**STATED TASK**
Copy out each line from the start of the rows through the line holding "shadows and highlights: shadows", inclusive, without changing anything.
══════════════════════════════
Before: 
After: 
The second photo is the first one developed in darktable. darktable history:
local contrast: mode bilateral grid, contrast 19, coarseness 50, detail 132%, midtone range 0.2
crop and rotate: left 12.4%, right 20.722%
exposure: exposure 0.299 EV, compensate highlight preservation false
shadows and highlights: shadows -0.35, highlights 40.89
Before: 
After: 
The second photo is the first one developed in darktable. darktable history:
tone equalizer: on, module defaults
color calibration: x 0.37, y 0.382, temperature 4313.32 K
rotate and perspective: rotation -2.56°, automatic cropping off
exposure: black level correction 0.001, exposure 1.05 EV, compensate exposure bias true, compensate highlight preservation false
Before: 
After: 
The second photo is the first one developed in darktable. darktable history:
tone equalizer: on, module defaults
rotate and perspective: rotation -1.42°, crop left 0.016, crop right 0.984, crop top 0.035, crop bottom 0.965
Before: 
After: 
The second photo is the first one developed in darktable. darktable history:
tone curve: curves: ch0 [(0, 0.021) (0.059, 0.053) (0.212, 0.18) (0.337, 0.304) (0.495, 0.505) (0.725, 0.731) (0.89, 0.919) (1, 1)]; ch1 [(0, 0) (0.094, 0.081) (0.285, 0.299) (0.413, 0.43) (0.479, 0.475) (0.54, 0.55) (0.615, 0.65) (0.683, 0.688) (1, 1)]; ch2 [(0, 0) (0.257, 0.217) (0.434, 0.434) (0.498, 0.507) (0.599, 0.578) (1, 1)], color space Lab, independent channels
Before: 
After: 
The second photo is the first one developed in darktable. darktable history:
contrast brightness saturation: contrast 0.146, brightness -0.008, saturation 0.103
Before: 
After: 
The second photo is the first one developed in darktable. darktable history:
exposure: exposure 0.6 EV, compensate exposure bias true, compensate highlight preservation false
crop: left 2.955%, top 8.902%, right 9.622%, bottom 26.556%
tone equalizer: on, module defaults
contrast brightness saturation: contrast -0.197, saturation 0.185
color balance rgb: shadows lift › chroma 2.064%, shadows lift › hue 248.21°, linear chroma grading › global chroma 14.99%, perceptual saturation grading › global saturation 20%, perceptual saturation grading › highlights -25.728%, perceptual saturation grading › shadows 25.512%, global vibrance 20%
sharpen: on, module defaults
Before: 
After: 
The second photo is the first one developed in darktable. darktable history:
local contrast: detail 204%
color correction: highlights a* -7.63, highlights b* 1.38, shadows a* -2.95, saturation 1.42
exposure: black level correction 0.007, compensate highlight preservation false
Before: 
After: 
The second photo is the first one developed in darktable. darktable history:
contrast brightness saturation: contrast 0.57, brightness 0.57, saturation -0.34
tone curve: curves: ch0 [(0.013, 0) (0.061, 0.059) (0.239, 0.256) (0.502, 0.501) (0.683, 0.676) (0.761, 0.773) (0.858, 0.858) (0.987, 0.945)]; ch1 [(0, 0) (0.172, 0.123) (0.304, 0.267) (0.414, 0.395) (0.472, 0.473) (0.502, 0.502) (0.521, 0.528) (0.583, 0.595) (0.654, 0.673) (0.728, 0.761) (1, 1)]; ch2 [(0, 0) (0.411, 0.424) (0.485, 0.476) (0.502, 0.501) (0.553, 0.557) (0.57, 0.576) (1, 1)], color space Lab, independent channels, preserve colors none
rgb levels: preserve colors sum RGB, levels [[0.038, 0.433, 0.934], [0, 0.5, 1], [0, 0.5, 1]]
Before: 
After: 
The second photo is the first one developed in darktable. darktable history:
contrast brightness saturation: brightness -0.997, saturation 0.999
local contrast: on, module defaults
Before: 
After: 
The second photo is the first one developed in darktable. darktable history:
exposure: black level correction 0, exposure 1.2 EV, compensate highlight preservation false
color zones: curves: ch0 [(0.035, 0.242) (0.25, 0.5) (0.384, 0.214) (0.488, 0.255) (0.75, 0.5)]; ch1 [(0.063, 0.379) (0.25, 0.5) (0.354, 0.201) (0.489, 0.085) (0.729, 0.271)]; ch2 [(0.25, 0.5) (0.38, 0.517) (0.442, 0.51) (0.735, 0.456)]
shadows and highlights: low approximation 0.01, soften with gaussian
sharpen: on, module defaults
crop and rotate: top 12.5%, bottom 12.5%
══════════════════════════════
**ANSWER IN FULL**
Before: 
After: 
The second photo is the first one developed in darktable. darktable history:
local contrast: mode bilateral grid, contrast 19, coarseness 50, detail 132%, midtone range 0.2
crop and rotate: left 12.4%, right 20.722%
exposure: exposure 0.299 EV, compensate highlight preservation false
shadows and highlights: shadows -0.35, highlights 40.89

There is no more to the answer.